- Born: October 17, 1927 Dresden, Germany
- Died: June 26, 2014 (aged 86) Toronto, Ontario, Canada
- Occupations: Film director, cinematographer, film producer, animator
- Years active: 1951 – 1996

= Wolf Koenig =

Canadian filmmaker (1927–2014)

Wolf Koenig (October 17, 1927 – June 26, 2014) was a Canadian film director, producer, animator, cinematographer, and a pioneer in Direct Cinema at the National Film Board of Canada.

==Early life==
Born in Dresden, Germany, Koenig emigrated to Canada with his family in 1937, when they fled Nazi Germany. They settled in 145 acre farm along the Grand River, outside what is now known as Cambridge, Ontario. In 1948, a local representative for the Canadian department of agriculture needed the family's tractor to demonstrate a new tree-planting machine. As the young Koenig pulled the machine across a field, he noticed a small film crew from the NFB's former agricultural film unit, recording the demonstration. After filming was complete, he approached the men, who included director Raymond Garceau, and told them he loved films, especially animation, and hoped to work in filmmaking.
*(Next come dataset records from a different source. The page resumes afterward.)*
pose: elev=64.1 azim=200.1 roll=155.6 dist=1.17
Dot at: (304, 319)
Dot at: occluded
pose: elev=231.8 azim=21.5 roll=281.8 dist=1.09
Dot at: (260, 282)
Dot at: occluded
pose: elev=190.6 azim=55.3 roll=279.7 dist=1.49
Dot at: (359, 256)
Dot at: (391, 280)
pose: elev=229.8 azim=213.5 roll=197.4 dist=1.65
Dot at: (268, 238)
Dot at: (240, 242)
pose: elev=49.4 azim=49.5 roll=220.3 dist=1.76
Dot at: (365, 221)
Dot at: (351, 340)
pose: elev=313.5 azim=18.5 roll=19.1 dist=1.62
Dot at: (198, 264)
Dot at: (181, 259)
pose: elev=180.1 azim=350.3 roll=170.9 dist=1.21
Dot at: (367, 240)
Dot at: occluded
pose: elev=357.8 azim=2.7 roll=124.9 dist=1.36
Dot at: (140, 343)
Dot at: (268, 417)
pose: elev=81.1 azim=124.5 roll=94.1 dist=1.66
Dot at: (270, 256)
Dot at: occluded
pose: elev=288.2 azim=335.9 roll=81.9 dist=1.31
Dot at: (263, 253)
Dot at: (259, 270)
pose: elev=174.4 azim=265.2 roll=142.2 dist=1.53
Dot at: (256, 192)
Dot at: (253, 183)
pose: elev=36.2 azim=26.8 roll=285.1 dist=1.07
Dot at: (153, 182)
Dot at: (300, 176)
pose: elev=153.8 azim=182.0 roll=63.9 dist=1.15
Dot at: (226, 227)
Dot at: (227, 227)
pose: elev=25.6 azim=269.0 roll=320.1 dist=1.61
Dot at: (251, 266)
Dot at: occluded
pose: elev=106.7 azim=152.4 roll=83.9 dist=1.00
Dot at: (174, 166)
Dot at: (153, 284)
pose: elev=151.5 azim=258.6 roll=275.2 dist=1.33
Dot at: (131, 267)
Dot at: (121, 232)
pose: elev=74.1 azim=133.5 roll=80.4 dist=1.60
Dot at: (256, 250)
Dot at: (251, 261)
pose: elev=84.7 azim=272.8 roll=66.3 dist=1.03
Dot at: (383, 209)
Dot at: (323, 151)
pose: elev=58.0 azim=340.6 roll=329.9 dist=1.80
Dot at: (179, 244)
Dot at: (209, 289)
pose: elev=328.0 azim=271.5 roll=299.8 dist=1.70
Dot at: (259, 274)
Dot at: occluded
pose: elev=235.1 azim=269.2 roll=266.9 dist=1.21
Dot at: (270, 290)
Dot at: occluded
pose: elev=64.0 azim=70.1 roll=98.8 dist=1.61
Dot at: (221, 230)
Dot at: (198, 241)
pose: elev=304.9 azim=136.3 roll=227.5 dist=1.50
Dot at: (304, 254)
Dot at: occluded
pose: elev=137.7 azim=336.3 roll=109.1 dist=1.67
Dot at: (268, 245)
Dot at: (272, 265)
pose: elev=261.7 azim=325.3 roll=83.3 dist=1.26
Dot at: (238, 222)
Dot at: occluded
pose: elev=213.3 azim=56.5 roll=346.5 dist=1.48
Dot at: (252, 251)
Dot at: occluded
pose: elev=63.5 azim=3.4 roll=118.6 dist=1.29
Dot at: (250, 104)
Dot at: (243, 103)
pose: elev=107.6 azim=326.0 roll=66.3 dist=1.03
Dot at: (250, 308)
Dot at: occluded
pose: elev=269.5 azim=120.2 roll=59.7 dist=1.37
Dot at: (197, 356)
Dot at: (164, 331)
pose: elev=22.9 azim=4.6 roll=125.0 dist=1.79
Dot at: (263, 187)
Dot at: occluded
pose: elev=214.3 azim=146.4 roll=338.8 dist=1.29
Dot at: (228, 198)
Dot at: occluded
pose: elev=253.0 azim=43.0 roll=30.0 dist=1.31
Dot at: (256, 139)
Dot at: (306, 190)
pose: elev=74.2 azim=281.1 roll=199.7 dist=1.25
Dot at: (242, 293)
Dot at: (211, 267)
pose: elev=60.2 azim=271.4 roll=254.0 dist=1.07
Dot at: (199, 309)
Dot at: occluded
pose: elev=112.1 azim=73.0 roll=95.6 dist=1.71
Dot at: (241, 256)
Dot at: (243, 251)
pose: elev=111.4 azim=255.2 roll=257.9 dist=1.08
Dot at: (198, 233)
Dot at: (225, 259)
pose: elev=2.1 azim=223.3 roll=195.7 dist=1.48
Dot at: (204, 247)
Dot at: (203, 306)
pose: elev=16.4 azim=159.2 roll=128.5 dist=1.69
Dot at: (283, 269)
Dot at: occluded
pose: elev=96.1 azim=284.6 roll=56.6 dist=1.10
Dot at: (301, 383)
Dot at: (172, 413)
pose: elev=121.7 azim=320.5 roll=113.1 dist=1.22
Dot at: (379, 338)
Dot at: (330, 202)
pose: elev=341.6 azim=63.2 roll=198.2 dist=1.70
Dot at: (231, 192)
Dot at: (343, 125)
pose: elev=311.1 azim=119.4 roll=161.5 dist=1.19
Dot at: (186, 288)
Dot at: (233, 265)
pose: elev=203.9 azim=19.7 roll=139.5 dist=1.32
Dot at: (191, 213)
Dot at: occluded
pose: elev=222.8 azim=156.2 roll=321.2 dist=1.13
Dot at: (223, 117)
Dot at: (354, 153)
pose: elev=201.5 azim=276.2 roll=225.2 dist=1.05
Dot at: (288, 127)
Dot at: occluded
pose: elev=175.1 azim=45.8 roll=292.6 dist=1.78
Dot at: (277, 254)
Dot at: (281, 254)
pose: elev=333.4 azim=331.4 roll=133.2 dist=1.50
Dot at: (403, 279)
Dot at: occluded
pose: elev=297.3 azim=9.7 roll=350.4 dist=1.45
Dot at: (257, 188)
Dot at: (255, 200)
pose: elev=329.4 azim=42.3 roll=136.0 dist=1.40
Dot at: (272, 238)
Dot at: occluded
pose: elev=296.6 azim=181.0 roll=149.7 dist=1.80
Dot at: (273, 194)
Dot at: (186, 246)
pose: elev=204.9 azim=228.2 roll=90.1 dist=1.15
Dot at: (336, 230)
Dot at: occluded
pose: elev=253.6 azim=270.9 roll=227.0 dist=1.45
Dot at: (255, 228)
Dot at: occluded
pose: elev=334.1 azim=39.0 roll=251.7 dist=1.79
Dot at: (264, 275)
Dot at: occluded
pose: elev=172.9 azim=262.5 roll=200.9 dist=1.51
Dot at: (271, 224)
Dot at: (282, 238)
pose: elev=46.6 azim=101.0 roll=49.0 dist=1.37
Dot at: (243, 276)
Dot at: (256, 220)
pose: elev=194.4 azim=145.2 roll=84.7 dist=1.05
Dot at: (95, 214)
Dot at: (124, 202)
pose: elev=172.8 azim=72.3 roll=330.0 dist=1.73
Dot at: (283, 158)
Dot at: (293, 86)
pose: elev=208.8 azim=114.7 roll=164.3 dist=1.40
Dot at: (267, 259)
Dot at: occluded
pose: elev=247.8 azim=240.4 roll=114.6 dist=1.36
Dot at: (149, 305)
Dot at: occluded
They suggested he send in a job application and approximately six weeks later he received a letter offering him the position of a junior splicer for $100 per month.

His younger brother Joe Koenig was also a filmmaker.

==NFB career==
Koenig quickly established himself as a multi-talented artist, filming Norman McLaren's Neighbours (1952), animating Colin Low's The Romance of Transportation in Canada (1953) and serving as cinematographer on Low's Corral (1954). Koenig co-directed several historically significant NFB documentaries during, including City of Gold (with Low, 1957), The Days Before Christmas (1958), Lonely Boy (with Kroitor, 1962) and Stravinsky (1965). Along with Terence Macartney-Filgate, Roman Kroitor and Tom Daly, he was also one of the principal contributors to the NFB's Candid Eye series, which was influential in the development of direct cinema.

Koenig made major contributions to a range of notable projects. He was also the cinematographer for Arthur Lipsett's Experimental Film (1963) and N-Zone (1970), both admired by George Lucas.

Koenig served as executive producer of the NFB's English animation unit from 1962 to 1967 and again from 1972 to 1975. His credits as an animation producer included the Academy Award nominees The Drag (1966), What on Earth! (1966) and The House That Jack Built (1967). Koenig also produced Alanis Obomsawin's documentary Kanehsatake: 270 Years of Resistance, named Best Canadian Feature Film at the 1993 Festival of Festivals (now Toronto International Film Festival).

==Legacy==
Koenig retired from the NFB in 1995 to Westport, Ontario, where he made furniture and remained sporadically active in film.

He received numerous honours awards during his career, including a 1984 Genie Award for Best Theatrical Short as producer of Ted Baryluk's Grocery and six Canadian Film Awards: Film of the Year and Best Arts and Experimental Film for City of Gold, Film of the Year and Best General Information Film for Lonely Boy, Best TV Information Film for Stravinsky and Best Documentary Short Film for The Hottest Show on Earth (1977).

Koenig died June 26, 2014, in Toronto at the age of 86.